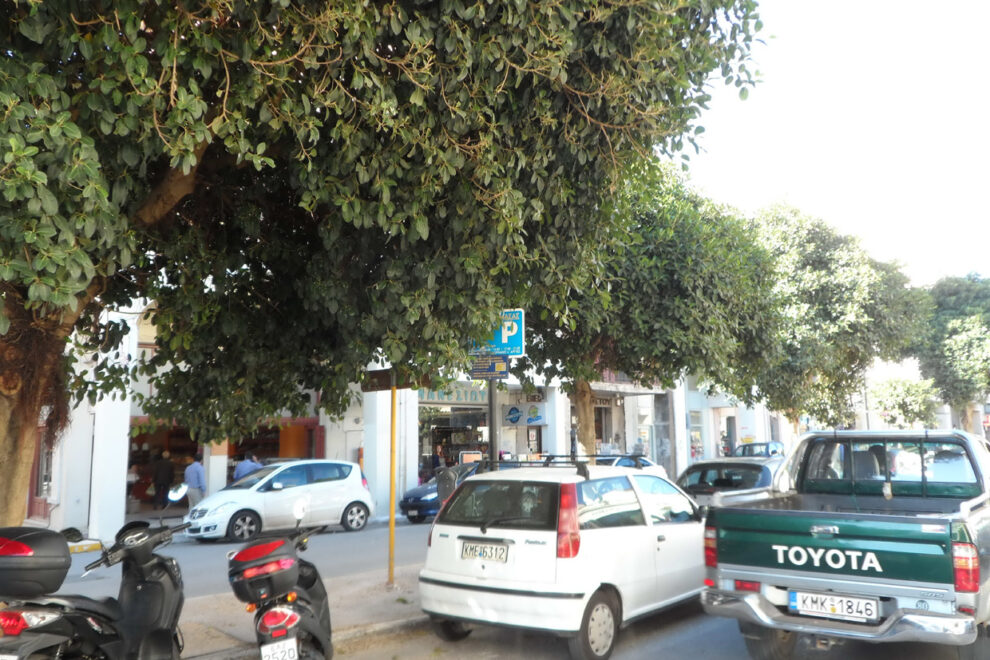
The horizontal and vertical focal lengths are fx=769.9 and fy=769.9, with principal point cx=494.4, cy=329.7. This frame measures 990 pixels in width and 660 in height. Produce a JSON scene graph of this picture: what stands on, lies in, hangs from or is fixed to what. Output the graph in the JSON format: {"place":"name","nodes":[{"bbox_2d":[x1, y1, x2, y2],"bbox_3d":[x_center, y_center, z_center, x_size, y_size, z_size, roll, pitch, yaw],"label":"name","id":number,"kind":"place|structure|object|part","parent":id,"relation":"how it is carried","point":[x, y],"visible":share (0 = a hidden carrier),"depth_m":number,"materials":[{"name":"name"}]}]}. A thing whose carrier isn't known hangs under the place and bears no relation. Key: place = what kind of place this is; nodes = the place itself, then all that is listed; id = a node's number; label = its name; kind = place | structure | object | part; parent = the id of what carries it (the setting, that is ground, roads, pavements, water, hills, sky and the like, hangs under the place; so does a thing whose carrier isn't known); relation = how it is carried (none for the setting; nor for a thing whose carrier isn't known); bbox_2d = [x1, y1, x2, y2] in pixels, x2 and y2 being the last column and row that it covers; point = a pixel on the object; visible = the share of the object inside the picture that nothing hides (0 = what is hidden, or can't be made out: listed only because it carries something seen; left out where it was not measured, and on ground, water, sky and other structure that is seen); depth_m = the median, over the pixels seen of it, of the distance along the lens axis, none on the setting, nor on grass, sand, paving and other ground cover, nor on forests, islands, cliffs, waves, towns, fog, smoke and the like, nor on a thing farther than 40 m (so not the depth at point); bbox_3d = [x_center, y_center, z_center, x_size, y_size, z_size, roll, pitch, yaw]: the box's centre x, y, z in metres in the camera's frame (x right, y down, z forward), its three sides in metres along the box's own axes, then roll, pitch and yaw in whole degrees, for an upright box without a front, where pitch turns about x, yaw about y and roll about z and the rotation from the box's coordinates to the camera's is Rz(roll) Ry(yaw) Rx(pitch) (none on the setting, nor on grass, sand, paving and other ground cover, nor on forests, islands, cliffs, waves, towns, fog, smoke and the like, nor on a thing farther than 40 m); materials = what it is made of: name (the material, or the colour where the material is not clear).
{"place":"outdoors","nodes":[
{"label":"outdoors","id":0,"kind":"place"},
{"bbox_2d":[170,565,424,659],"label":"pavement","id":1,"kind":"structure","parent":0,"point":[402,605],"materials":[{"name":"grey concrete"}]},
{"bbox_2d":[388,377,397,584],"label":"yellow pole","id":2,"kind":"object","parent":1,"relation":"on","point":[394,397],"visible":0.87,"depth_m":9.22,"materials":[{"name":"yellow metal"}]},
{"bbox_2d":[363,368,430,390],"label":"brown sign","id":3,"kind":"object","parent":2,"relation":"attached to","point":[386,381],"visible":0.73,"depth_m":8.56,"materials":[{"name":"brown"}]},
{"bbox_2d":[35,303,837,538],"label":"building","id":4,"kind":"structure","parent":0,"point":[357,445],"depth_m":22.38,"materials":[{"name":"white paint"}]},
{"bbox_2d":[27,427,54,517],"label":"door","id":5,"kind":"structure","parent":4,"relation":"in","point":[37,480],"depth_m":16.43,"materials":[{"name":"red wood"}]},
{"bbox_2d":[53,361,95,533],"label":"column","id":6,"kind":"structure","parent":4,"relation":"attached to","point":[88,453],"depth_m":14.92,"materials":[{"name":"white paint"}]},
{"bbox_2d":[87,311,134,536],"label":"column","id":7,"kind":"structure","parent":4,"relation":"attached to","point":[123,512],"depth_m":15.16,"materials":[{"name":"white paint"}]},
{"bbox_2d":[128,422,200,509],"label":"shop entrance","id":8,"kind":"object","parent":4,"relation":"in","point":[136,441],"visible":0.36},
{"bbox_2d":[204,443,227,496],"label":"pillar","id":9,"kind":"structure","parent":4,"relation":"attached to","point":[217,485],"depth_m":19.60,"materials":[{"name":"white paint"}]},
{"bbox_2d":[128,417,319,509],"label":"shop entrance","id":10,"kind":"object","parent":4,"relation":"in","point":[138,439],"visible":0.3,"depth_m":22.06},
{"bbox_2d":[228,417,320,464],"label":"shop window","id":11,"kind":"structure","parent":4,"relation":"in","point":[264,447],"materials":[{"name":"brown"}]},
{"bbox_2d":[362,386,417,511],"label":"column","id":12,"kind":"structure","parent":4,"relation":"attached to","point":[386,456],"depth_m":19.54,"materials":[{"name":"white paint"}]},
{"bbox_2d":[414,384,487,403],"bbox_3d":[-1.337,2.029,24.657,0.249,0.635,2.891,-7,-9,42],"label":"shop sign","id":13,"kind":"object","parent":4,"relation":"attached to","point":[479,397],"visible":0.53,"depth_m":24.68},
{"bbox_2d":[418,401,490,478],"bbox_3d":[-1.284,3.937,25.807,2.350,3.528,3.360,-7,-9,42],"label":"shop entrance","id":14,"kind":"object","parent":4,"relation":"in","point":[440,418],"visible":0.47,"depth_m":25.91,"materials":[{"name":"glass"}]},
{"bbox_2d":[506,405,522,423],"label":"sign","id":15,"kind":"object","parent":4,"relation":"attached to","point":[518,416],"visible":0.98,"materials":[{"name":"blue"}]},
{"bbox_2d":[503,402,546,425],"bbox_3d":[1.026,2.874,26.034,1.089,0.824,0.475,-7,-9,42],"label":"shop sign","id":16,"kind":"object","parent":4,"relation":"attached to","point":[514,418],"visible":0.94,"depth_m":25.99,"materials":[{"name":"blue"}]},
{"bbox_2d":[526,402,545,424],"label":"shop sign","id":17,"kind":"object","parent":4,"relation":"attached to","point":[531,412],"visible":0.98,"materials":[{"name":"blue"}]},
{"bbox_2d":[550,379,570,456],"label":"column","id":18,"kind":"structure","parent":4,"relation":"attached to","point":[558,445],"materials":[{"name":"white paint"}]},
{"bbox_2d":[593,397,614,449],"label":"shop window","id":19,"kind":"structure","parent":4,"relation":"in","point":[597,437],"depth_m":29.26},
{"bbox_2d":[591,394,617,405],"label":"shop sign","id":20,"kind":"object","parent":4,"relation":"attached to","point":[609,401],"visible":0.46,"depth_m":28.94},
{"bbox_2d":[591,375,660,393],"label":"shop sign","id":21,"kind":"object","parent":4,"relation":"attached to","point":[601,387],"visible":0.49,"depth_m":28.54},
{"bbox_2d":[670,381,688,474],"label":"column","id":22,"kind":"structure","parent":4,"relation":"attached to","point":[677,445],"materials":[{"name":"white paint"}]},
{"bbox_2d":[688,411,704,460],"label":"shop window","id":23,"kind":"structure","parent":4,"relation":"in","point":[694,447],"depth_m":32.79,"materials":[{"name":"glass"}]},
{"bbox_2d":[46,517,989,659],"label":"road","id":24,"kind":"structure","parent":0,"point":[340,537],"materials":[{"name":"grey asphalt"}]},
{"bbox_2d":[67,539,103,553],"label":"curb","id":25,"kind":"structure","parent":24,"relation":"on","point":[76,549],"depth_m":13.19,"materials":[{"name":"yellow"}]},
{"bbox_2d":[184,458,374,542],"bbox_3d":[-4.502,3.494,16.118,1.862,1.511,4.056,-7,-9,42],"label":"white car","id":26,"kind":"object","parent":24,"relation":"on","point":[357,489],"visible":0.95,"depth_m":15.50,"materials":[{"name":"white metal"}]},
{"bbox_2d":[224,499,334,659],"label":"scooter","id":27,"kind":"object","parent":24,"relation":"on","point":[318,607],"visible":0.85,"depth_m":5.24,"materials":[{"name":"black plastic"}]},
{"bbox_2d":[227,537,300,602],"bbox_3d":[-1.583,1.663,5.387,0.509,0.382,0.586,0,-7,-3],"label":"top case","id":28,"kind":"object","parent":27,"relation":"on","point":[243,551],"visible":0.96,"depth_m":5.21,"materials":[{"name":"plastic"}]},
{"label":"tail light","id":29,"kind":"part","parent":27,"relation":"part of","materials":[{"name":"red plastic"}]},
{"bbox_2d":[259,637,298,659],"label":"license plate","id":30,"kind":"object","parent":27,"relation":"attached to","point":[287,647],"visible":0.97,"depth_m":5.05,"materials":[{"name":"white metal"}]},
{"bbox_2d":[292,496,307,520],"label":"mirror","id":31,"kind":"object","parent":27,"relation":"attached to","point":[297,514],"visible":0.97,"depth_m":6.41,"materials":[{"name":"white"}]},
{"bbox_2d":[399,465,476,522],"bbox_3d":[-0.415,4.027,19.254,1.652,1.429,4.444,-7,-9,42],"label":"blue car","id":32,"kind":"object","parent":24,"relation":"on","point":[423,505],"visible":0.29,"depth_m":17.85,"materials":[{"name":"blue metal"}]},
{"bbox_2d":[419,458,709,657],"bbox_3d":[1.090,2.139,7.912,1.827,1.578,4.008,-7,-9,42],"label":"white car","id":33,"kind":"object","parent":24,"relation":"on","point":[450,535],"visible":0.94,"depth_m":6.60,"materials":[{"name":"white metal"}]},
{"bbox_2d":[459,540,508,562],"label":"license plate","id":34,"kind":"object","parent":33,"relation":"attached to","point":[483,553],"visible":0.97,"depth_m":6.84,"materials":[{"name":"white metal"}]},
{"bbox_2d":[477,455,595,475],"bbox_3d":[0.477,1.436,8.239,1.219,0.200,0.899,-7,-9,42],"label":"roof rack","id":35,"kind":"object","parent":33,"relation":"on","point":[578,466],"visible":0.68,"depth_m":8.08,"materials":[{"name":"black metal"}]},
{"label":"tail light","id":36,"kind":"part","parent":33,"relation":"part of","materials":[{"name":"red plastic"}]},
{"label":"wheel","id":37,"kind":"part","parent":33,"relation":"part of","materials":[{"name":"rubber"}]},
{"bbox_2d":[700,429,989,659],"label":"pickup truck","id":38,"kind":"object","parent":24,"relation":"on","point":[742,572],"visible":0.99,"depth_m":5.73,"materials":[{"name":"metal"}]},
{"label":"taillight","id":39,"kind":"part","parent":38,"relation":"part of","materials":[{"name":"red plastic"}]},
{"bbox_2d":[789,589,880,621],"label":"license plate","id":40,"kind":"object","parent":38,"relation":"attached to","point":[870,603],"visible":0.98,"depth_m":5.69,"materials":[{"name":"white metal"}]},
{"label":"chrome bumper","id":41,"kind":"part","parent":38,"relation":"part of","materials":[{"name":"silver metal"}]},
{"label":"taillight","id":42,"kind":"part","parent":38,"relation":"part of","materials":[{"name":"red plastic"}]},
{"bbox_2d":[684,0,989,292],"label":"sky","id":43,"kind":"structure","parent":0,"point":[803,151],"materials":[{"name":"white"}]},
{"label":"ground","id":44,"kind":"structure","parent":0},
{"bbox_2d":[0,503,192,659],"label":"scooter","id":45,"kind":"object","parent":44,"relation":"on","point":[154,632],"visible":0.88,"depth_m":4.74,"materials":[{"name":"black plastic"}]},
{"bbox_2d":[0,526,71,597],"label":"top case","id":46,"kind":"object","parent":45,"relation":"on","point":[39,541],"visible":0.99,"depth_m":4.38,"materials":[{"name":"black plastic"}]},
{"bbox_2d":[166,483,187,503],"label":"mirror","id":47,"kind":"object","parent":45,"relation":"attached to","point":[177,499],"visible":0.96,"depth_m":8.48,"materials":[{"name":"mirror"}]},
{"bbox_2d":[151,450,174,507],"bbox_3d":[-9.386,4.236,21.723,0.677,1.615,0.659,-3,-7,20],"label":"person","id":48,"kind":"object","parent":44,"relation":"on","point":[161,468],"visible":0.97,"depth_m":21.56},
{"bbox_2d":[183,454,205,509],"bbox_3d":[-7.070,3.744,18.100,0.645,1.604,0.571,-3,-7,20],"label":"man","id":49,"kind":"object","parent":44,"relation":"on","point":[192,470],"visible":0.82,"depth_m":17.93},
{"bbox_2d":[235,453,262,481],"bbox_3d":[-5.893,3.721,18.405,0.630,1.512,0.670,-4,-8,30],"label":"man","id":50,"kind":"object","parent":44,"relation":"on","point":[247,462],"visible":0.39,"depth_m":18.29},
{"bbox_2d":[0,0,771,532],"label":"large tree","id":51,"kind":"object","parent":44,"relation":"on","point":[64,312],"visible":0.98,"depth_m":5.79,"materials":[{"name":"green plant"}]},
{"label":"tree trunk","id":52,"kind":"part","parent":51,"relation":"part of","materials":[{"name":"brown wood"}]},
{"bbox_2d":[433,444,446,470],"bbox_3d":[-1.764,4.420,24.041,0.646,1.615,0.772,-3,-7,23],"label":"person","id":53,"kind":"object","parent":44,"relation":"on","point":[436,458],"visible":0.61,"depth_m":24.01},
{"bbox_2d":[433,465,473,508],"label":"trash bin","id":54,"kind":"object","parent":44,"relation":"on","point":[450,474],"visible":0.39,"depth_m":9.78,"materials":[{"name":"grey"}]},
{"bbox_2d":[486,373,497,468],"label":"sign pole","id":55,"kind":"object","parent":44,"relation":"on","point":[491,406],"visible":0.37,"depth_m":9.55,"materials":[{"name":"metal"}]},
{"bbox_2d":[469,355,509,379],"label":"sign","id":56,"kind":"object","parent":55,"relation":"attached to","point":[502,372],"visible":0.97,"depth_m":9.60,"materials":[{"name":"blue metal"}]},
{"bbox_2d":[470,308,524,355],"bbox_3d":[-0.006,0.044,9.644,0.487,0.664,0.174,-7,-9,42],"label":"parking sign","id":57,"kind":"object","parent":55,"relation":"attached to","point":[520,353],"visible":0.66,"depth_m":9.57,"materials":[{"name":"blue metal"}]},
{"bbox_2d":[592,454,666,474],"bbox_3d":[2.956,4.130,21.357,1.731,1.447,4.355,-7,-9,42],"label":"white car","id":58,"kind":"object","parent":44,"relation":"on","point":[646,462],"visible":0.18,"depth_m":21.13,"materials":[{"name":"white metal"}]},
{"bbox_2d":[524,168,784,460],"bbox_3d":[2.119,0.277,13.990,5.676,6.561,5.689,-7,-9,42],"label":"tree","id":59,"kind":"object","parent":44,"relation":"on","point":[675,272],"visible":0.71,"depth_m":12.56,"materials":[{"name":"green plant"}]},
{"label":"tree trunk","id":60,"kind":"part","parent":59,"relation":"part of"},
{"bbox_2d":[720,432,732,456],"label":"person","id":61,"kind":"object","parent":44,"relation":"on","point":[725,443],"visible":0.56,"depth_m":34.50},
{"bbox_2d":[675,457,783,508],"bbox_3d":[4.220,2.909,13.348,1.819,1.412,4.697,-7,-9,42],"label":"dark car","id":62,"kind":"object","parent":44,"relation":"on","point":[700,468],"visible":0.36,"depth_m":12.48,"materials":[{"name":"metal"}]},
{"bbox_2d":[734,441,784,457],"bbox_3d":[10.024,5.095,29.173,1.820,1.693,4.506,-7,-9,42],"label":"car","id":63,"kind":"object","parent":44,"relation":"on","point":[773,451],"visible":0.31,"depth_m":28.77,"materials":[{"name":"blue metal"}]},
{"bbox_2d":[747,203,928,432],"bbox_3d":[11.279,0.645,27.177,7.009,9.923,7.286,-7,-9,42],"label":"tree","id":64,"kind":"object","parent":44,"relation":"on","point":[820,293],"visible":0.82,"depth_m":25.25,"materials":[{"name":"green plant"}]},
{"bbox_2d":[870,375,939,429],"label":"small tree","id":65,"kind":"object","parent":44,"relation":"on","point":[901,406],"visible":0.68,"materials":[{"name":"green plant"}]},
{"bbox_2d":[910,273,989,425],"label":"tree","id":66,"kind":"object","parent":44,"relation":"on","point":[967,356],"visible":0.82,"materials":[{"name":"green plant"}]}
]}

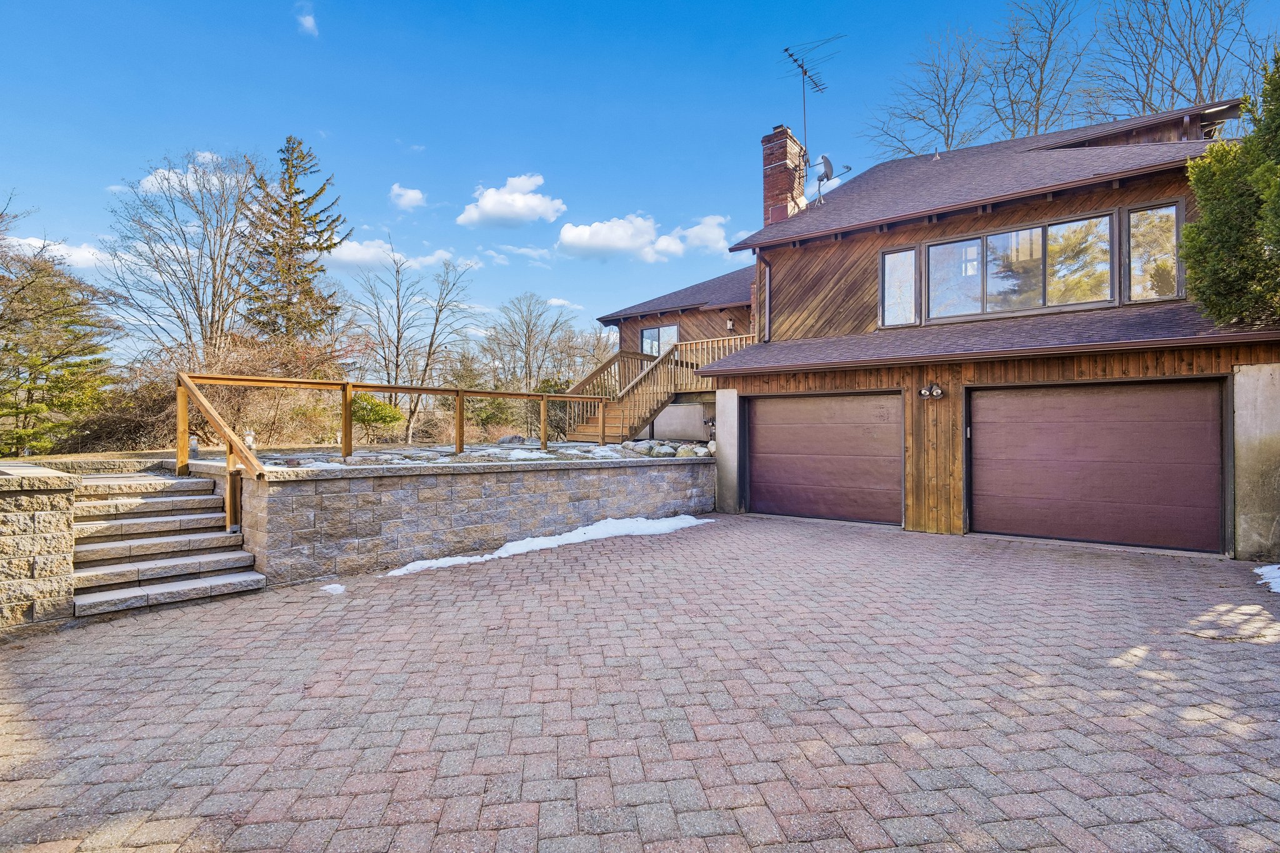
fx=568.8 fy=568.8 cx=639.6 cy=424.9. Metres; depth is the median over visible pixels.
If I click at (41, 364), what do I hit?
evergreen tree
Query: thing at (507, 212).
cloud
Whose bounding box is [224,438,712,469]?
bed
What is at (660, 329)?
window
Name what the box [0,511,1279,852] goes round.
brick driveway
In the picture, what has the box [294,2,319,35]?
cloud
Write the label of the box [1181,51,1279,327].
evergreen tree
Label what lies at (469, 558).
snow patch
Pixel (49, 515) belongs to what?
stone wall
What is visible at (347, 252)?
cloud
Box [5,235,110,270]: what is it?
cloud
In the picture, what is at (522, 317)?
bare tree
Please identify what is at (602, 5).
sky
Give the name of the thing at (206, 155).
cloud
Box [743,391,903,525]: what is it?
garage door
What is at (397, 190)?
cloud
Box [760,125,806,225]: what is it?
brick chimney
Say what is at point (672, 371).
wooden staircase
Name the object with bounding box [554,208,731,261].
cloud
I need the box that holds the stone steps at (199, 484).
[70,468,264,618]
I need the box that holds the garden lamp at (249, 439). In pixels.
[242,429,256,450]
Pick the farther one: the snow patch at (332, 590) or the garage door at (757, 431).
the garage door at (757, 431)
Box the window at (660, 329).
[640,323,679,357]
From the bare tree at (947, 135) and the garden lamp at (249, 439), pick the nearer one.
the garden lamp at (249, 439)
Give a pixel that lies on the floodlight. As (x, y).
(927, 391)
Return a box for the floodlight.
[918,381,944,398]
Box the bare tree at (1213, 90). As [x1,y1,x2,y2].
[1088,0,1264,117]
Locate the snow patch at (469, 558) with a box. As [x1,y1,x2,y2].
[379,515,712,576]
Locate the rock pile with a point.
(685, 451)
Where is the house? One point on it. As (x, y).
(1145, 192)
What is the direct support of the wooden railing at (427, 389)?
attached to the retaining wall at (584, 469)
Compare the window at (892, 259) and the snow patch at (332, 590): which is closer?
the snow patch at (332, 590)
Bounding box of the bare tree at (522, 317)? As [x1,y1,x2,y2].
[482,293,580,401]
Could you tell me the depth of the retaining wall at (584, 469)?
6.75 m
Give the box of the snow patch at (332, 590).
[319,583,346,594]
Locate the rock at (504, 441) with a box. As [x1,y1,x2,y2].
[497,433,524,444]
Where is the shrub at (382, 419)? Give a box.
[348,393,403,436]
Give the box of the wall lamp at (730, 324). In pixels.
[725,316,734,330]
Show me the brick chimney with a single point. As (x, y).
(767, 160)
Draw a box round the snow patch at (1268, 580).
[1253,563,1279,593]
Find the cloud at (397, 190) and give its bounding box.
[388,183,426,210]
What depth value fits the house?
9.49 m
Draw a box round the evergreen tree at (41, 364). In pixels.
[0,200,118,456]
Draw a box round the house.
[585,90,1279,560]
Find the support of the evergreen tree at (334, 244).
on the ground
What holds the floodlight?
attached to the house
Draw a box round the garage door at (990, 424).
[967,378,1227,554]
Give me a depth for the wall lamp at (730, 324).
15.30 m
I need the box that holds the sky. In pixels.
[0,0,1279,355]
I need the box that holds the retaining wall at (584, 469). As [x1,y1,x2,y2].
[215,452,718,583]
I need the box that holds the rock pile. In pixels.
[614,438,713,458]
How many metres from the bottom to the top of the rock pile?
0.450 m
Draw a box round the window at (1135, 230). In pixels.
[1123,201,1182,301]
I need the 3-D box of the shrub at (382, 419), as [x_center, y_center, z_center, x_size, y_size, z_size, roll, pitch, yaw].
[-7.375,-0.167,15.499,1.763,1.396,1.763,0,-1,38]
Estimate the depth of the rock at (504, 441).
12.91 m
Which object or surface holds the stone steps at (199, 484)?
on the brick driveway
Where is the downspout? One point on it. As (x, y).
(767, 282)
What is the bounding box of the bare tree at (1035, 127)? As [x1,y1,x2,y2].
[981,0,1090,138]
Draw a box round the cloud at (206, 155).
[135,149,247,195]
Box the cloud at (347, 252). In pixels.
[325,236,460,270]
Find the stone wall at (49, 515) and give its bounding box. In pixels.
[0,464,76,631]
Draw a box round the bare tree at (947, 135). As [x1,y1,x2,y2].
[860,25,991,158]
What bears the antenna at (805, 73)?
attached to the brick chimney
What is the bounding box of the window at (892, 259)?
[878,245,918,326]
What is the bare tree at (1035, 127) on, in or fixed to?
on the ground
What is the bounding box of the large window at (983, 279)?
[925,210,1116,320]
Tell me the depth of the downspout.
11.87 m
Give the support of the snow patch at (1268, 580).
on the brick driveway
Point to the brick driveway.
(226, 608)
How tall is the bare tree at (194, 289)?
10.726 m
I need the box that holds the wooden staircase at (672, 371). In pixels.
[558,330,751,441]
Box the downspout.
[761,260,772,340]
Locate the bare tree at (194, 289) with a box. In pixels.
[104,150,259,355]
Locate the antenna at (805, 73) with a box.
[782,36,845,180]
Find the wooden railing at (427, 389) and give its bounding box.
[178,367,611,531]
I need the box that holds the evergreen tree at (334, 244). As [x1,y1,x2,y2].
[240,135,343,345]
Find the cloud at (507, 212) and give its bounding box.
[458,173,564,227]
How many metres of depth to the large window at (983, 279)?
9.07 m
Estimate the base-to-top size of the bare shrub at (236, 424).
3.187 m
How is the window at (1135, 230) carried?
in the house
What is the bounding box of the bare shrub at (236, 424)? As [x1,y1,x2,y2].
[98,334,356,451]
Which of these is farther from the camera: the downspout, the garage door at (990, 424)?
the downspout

++++++++++++++++++++

Beginning at the line that contains "I need the box that holds the evergreen", give again every line down to the end of the material, exactly as written, and stop there.

I need the box that holds the evergreen tree at (334, 244). As [x1,y1,x2,y2].
[240,135,343,345]
Find the cloud at (507, 212) and give its bounding box.
[458,173,564,227]
How many metres of depth to the large window at (983, 279)?
9.07 m
Estimate the base-to-top size of the bare shrub at (236, 424).
3.187 m
How is the window at (1135, 230) carried?
in the house
What is the bounding box of the bare shrub at (236, 424)? As [x1,y1,x2,y2].
[98,334,356,451]
Which of these is farther from the camera: the downspout, the garage door at (990, 424)?
the downspout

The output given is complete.